Might get support if they supported people (Score:4, Interesting)
There is simply no end to the complaining about the latest GNOME desktop. It is exactly as Linus Torvalds said it was. It's an unholy abomination and most people don't want it. They should have kept the old desktop and offered an alternative to see how people wanted to go. But no. They just had to annoy the hell out of so many people. I want to say "let them die" but then I wonder what would happen with the GNOME2 stuff... is MATE being actively developed? If so maybe the likes of RedHat will shift over to supporting and developing MATE/GNOME2 again.
Here's some real facts for you. (Score:5, Insightful)
Sigh. Standard ignorant Slashdot commenting, perhaps you should read up about OPW before making stuff up.
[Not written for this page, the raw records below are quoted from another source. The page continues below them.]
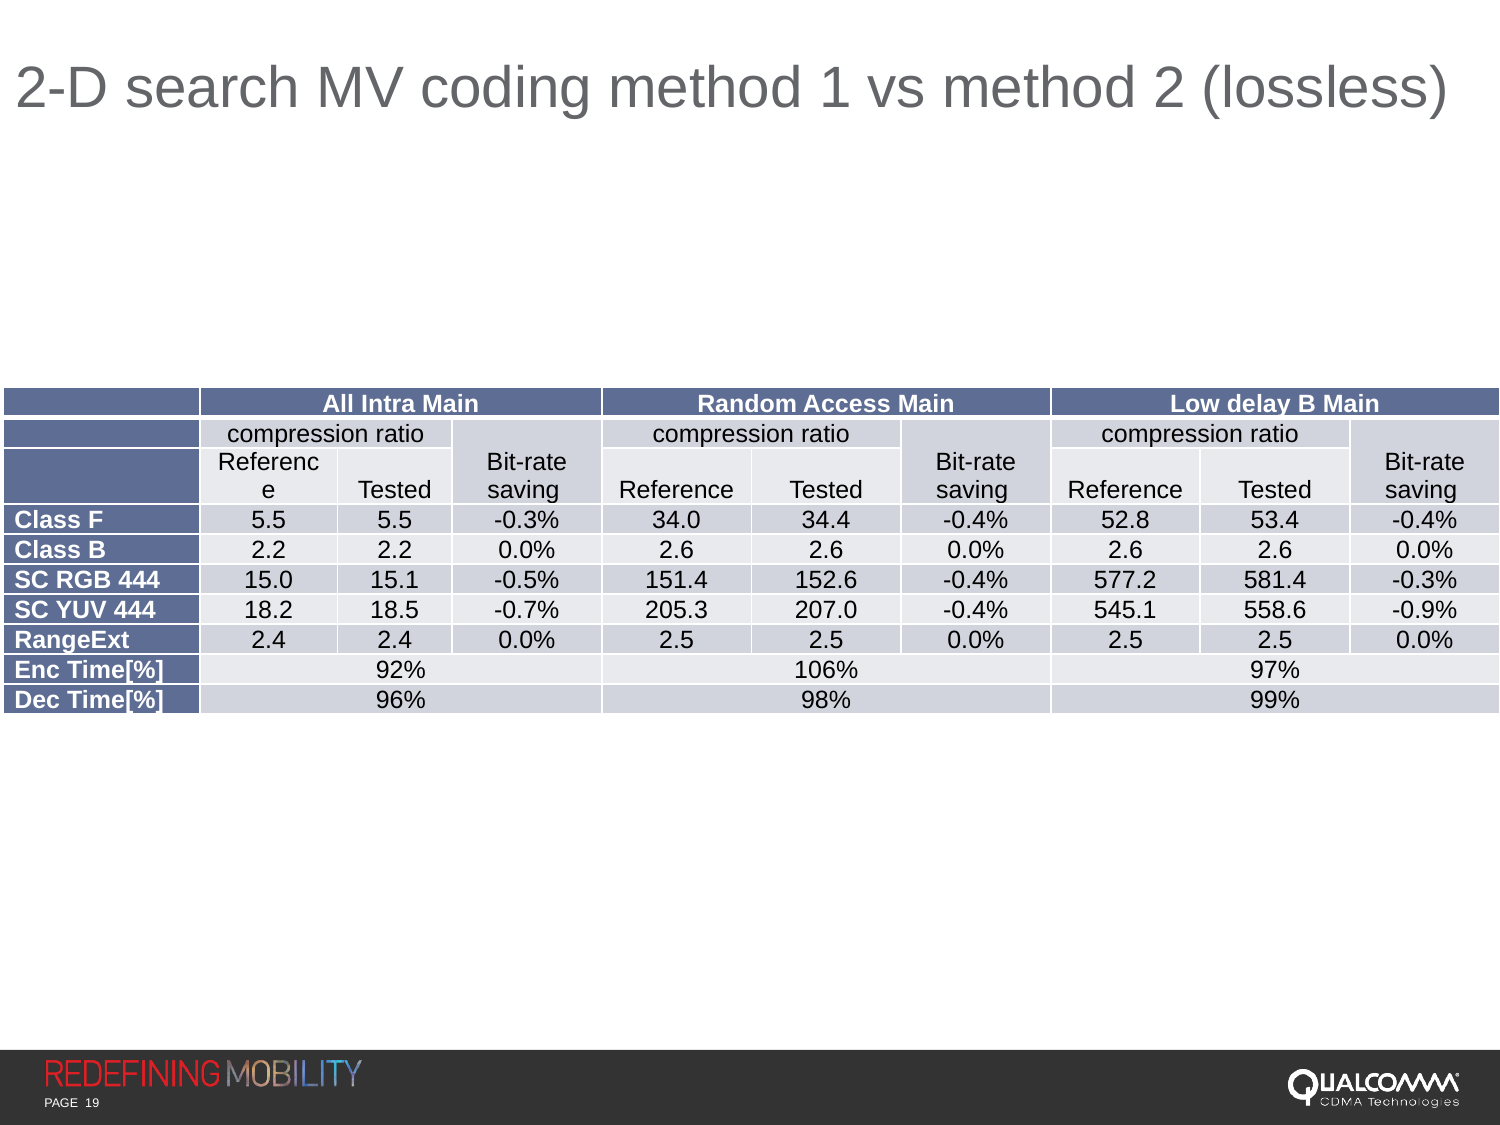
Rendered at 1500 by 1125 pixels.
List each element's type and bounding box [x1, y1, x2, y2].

picture [30, 1048, 372, 1099]
table_cell [1351, 505, 1499, 533]
table_cell [902, 595, 1050, 623]
table_cell [201, 535, 337, 563]
table_cell [1052, 655, 1499, 683]
table_header [201, 388, 601, 415]
table_cell [453, 535, 601, 563]
table_cell [603, 685, 1050, 713]
table_cell [4, 565, 199, 593]
table_header [1052, 388, 1499, 415]
table_cell [902, 565, 1050, 593]
table_cell [201, 655, 601, 683]
table_cell [4, 420, 199, 447]
table_cell [1052, 449, 1199, 503]
table_cell [1052, 625, 1199, 653]
title [0, 44, 1500, 138]
table_cell [902, 625, 1050, 653]
table_cell [1201, 449, 1349, 503]
table_cell [4, 535, 199, 563]
table_cell [1052, 595, 1199, 623]
table_cell [4, 449, 199, 503]
table_cell [1351, 595, 1499, 623]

Here's how it works. An organisation such as KDE decides to participate in OPW and so finds some sponsors to pay the US$5,500 stipend for each intern. In KDE's case we found one of our corporate sponsors who was willing to pay. The participating organisation collects the sponsorship money and pays this to the Gnome Foundation who then pays the interns. The Gnome Foundation also charges the participating organisation an admin fee to cover their expenses in running the program. There are at least 18 organisations who have participated in OPW in this way, including Mozilla, VideoLAN, Fedora, and the Linux Foundation. In the last round there were 30 interns from 8 organisations, only 3 interns were from Gnome.
There's two problems with this:
1) All the money passes through the Gnome Foundation accounts, making it appear they have spent 25% of their income on OPW, when in fact it isn't really an income or an expense to the Gnome Foundation, e.g. last round they paid out US$165,000 of which only US$16,500 was their own money, the rest was paid on behalf of the other orgs.
2) The program got so successful so fast that the Gnome Foundation's internal financial processes couldn't cope, they had to pay the interns before they had received all the sponsorship money from the participating organisations, and they used their own cash reserves to cover the gap. Once the participating orgs pay up, the Gnome Foundation will be back to normal again.
Anyone who's ever run a small business will recognise this as a classic cash-flow crisis from growing too big too fast before your admin has a chance to catch up. The lesson here is that the Gnome Foundation needs to set up a separate set of books for OPW and work harder to get the other orgs to pay the sponsors money up front.
So those of you slandering Karen Sandler claiming she's "stolen" money from Gnome for her own personal agenda really have some apologizing to do.
One other point to make is that the Gnome Foundation, just like the KDE eV, has absolutely no say over the direction of development of Gnome, they are just there to provide financial support to the direction the developers choose to take.
John Layt, KDE eV member.
Re: (Score:3)
Their broke what?
Re: (Score:3)
Re: (Score:3)
I believe ALL the BSDs still use BSD init, though I dont keep up with them and could be mistaken. Slackware stuck to BSD init when other distros went to SysV, although Patrick wound up as I mentioned modifying it a little for compatibility with upstreams that ASSume SysV.